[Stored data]

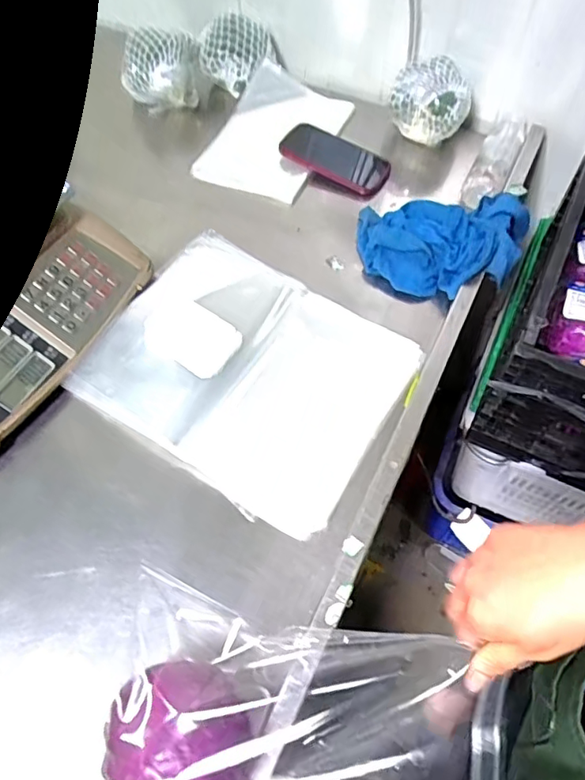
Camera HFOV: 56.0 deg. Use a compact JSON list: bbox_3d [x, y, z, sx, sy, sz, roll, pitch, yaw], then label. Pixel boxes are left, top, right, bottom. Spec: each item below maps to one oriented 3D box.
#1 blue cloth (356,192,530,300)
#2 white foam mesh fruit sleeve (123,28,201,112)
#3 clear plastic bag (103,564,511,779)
[{"bbox_3d":[0.210,-0.198,0.733,0.234,0.068,0.150,-5,59,-2],"label":"blue cloth"},{"bbox_3d":[-0.207,-0.494,0.862,0.108,0.112,0.087,9,60,7],"label":"white foam mesh fruit sleeve"},{"bbox_3d":[-0.007,0.274,0.425,0.307,0.112,0.177,13,60,9],"label":"clear plastic bag"}]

**How to complete this task:**
A word-for-word copy of the records is required. Leave out every picture.

**Output for this task:**
Camera HFOV: 56.0 deg. Use a compact JSON list: bbox_3d [x, y, z, sx, sy, sz, roll, pitch, yaw], then label. Pixel boxes are left, top, right, bottom. Spec: each item below maps to one oriented 3D box.
#1 blue cloth (356,192,530,300)
#2 white foam mesh fruit sleeve (123,28,201,112)
#3 clear plastic bag (103,564,511,779)
[{"bbox_3d":[0.210,-0.198,0.733,0.234,0.068,0.150,-5,59,-2],"label":"blue cloth"},{"bbox_3d":[-0.207,-0.494,0.862,0.108,0.112,0.087,9,60,7],"label":"white foam mesh fruit sleeve"},{"bbox_3d":[-0.007,0.274,0.425,0.307,0.112,0.177,13,60,9],"label":"clear plastic bag"}]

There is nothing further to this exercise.